=== Dokumentabschnitt ===

Die Erstausstattung der Bahn bestand aus zwei neuen Mallet-Lokomotiven der Gattung Tssd, acht zweiachsigen Personenwagen und zwei Gepäckwagen. Neben einigen offenen und geschlossenen Güterwagen gab es noch Spezialwagen für den Transport von Langholz. Der Übergang von Normalspurwagen mittels Rollschemeln war von Anfang an möglich, allerdings waren nur 3 Rollschemelpaare vorhanden. Aufgeschemelte Wagen wurden nur zwischen Warthausen und Ochsenhausen befördert. Anfangs verkehrten in jeder Richtung zwei Personenzüge, ergänzt um ein gemischtes Zugpaar zur Abwicklung des Güterverkehrs.
Entwicklung bis 1920
In den ersten Jahren wurden trotz der im Vergleich zu Normalspurbahnen hohen Betriebskosten positive Betriebsergebnisse erzielt. Pläne zu einer Verlängerung nach Tannheim und Memmingen und weitere Projekte wie eine Verbindung nach Wurzach oder via Schwendi nach Laupheim wurden nicht bzw. nur teilweise in Normalspur ausgeführt. Mit der Verlängerung der Bahn bis Biberach gelangte eine dritte Tssd nach Ochsenhausen. 1906 wurde die Südbahn zweigleisig ausgebaut. Im Zuge dieser Arbeiten wurde die niveaugleiche Kreuzung in den Bahnhof Warthausen verlegt und das heute noch bestehende Empfangsgebäude sowie eine Personenunterführung für den Übergang zwischen Normal- und Schmalspurzügen. Zu Beginn des I. Weltkrieges waren vier Lokomotiven in Ochsenhausen stationiert.

=== Bereitgestellte Angaben ===

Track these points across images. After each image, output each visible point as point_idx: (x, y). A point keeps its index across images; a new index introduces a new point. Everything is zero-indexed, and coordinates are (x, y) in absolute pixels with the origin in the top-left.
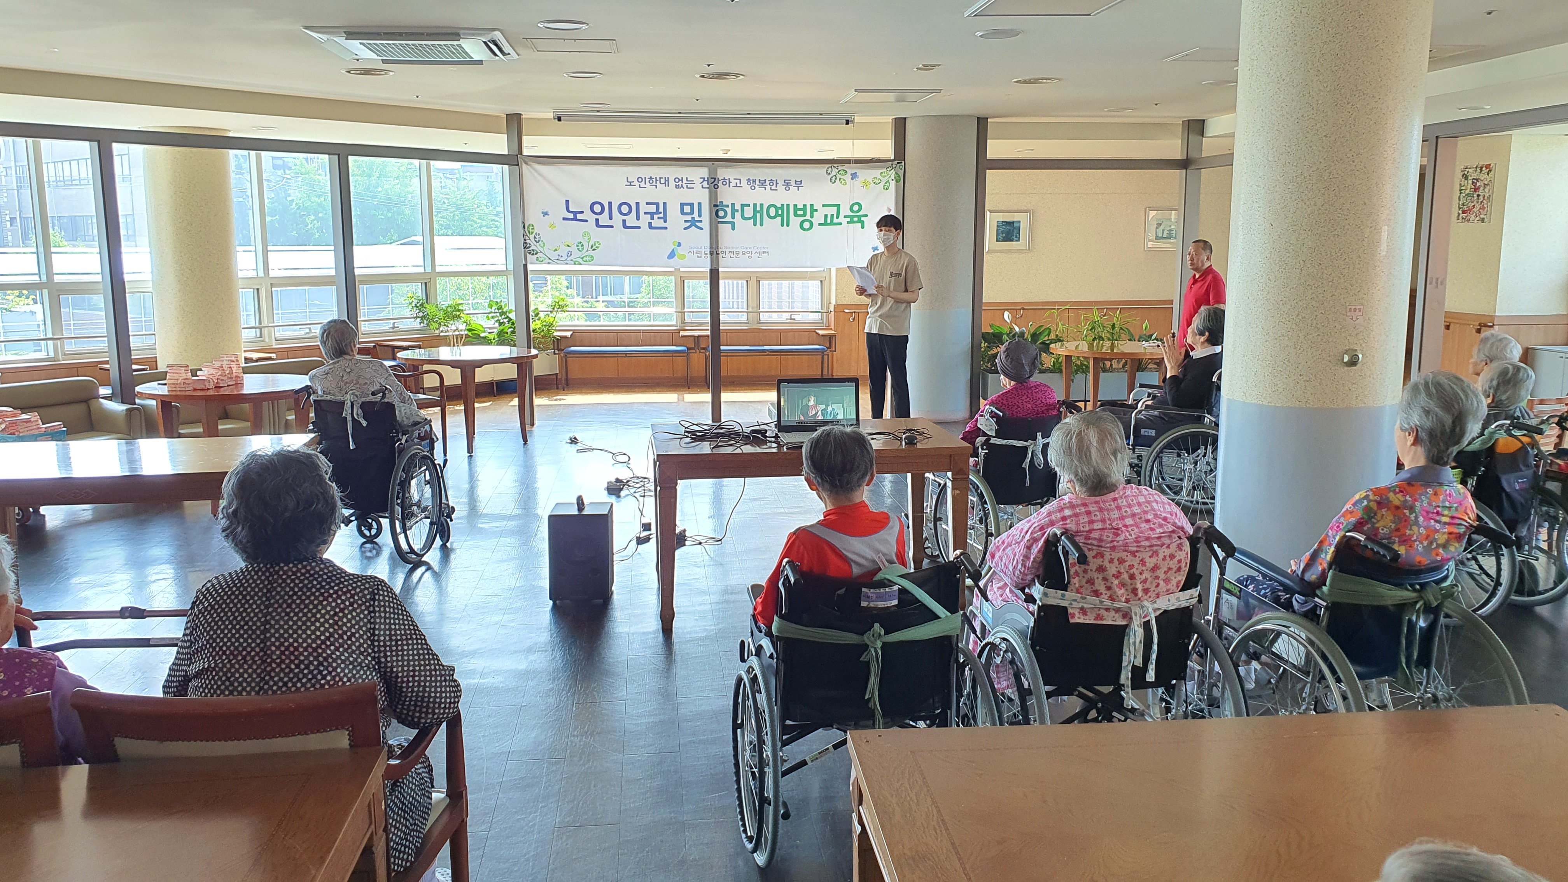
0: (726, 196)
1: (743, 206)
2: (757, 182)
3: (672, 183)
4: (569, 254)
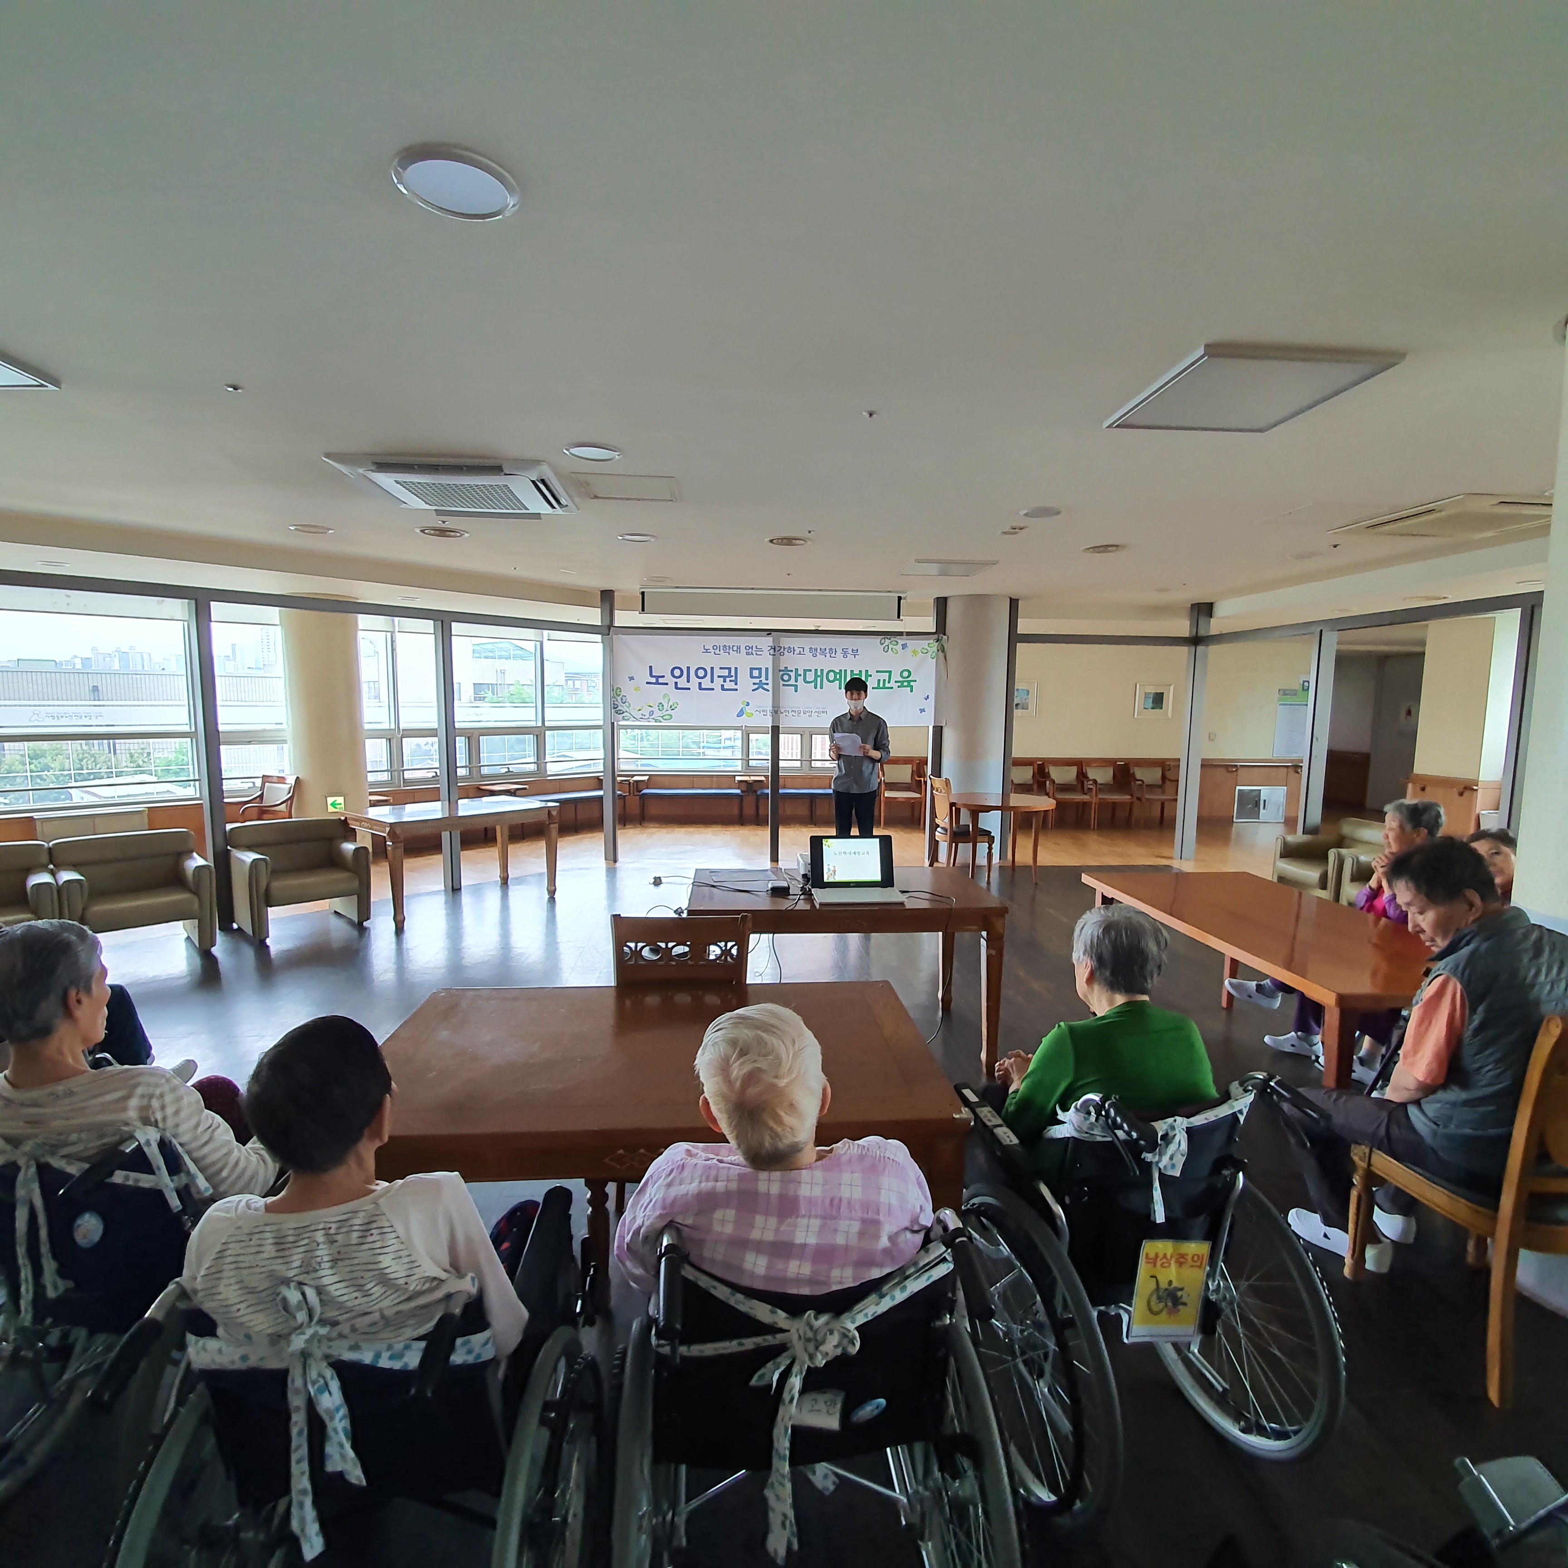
0: (789, 661)
1: (805, 671)
2: (819, 650)
3: (743, 650)
4: (651, 712)
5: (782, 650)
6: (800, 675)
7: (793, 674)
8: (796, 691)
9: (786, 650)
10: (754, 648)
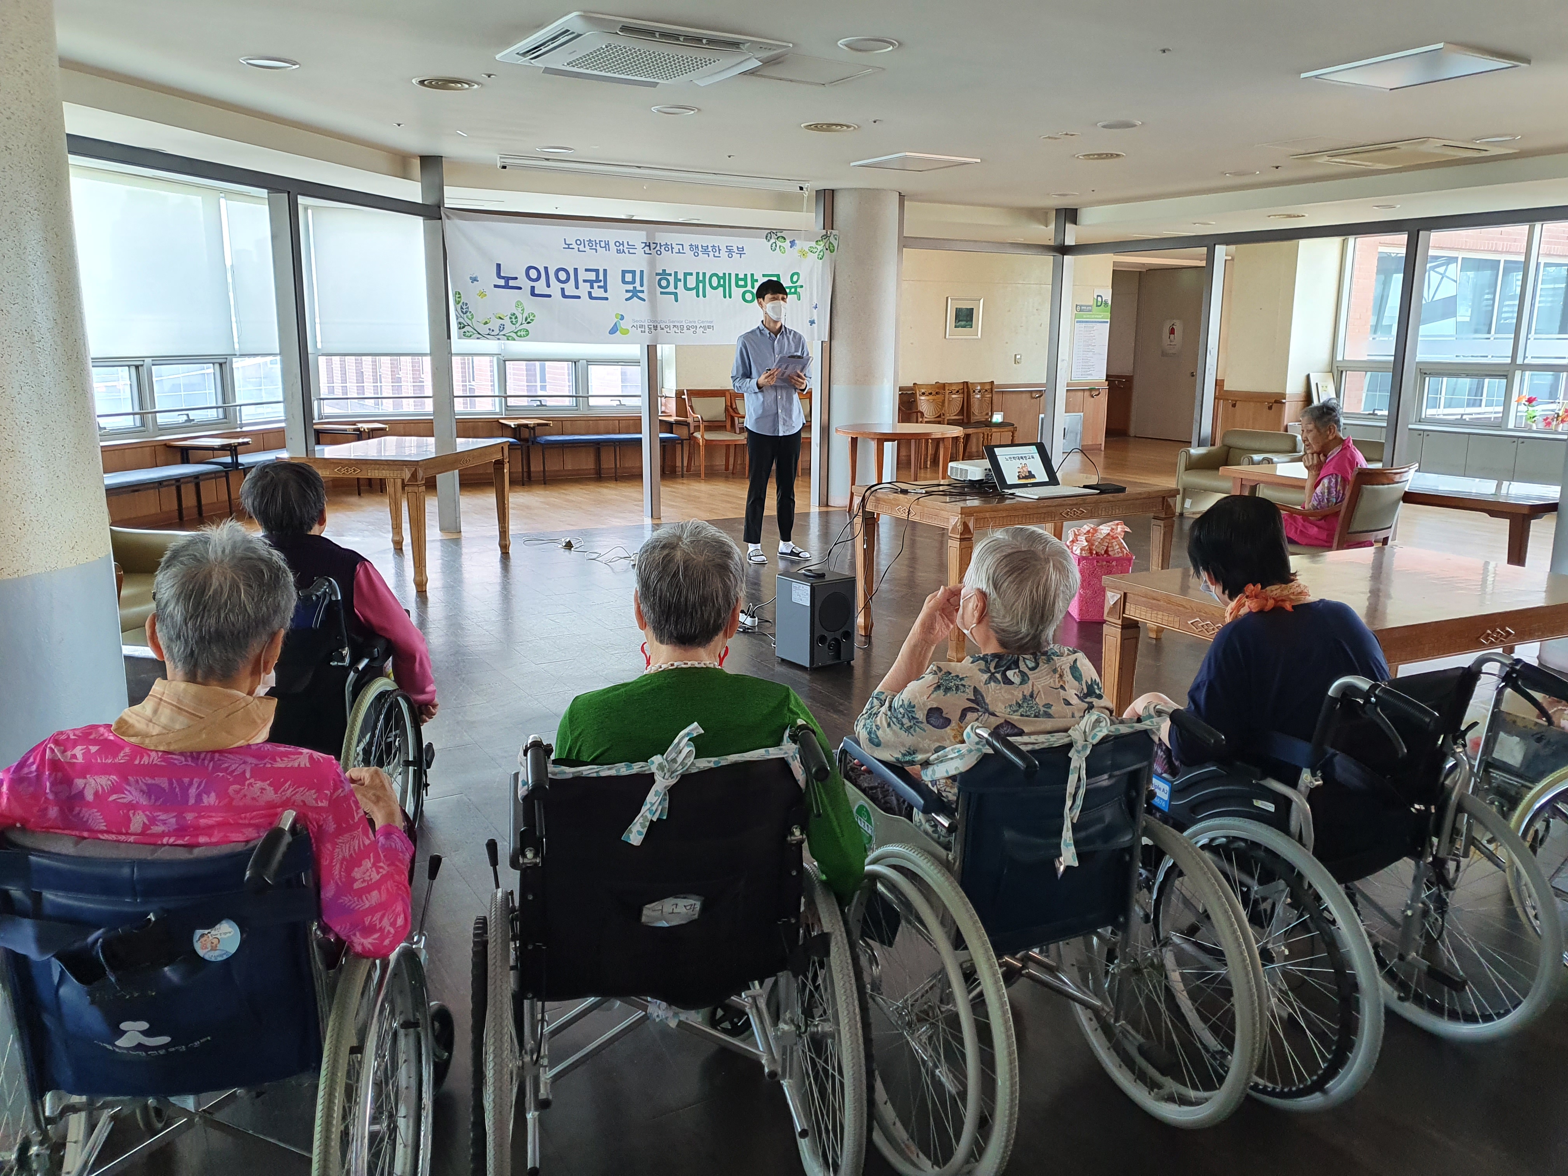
0: (669, 263)
1: (686, 274)
2: (700, 249)
3: (613, 246)
4: (502, 327)
5: (658, 248)
6: (680, 280)
7: (671, 279)
8: (676, 301)
9: (663, 248)
10: (625, 244)
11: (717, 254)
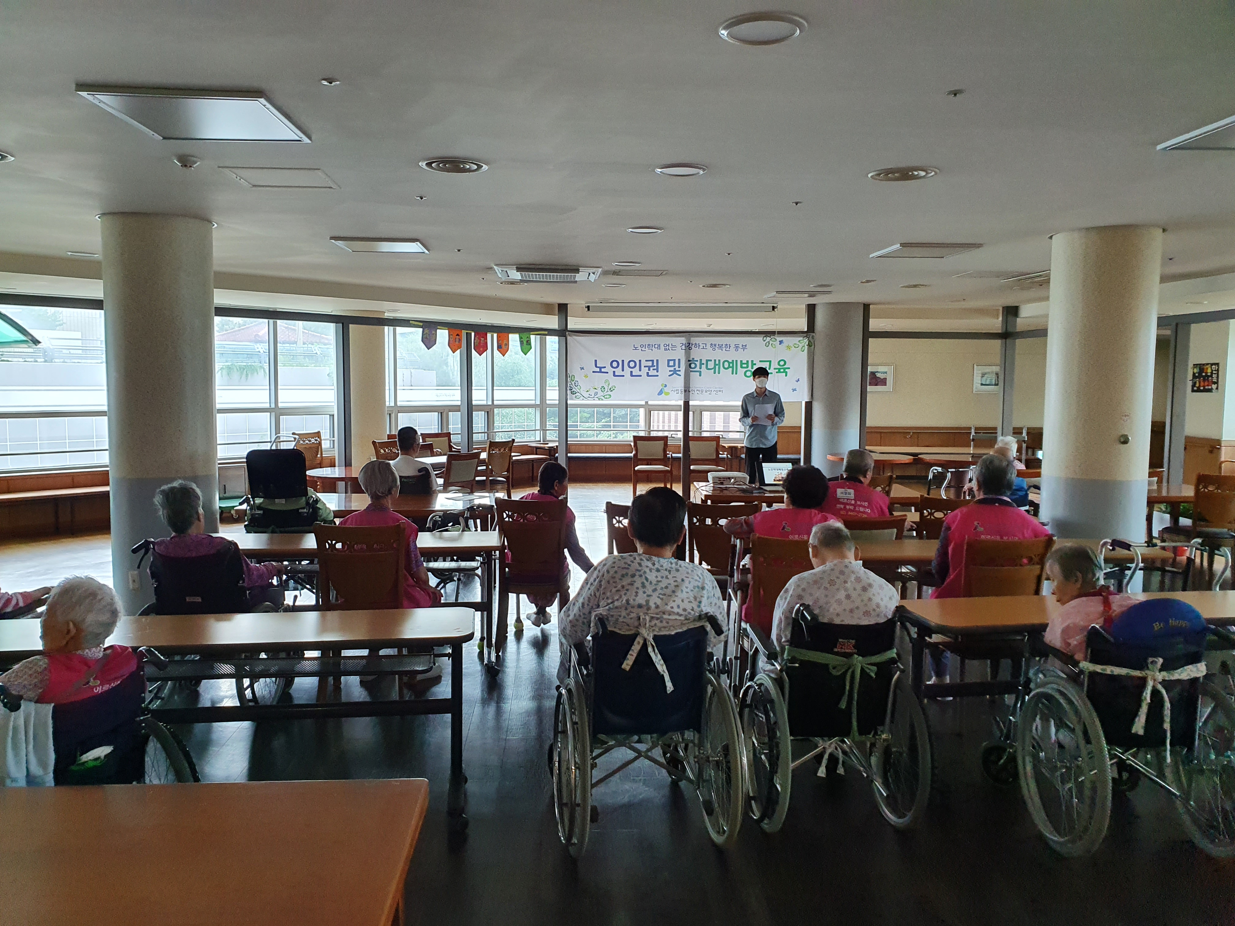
0: (695, 354)
1: (707, 361)
2: (717, 346)
3: (662, 347)
4: (596, 394)
5: (691, 346)
6: (703, 364)
7: (698, 363)
8: (700, 375)
9: (694, 346)
10: (671, 346)
11: (728, 349)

===

> _Arbeitsauftrag_: Gib bitte aus dem Text über die Schmalspurbahn die Passage von „Die Erstausstattung der“ bis „Abwicklung des Güterverkehrs.“ wortgetreu aus.

> _Ergebnis_:
Die Erstausstattung der Bahn bestand aus zwei neuen Mallet-Lokomotiven der Gattung Tssd, acht zweiachsigen Personenwagen und zwei Gepäckwagen. Neben einigen offenen und geschlossenen Güterwagen gab es noch Spezialwagen für den Transport von Langholz. Der Übergang von Normalspurwagen mittels Rollschemeln war von Anfang an möglich, allerdings waren nur 3 Rollschemelpaare vorhanden. Aufgeschemelte Wagen wurden nur zwischen Warthausen und Ochsenhausen befördert. Anfangs verkehrten in jeder Richtung zwei Personenzüge, ergänzt um ein gemischtes Zugpaar zur Abwicklung des Güterverkehrs.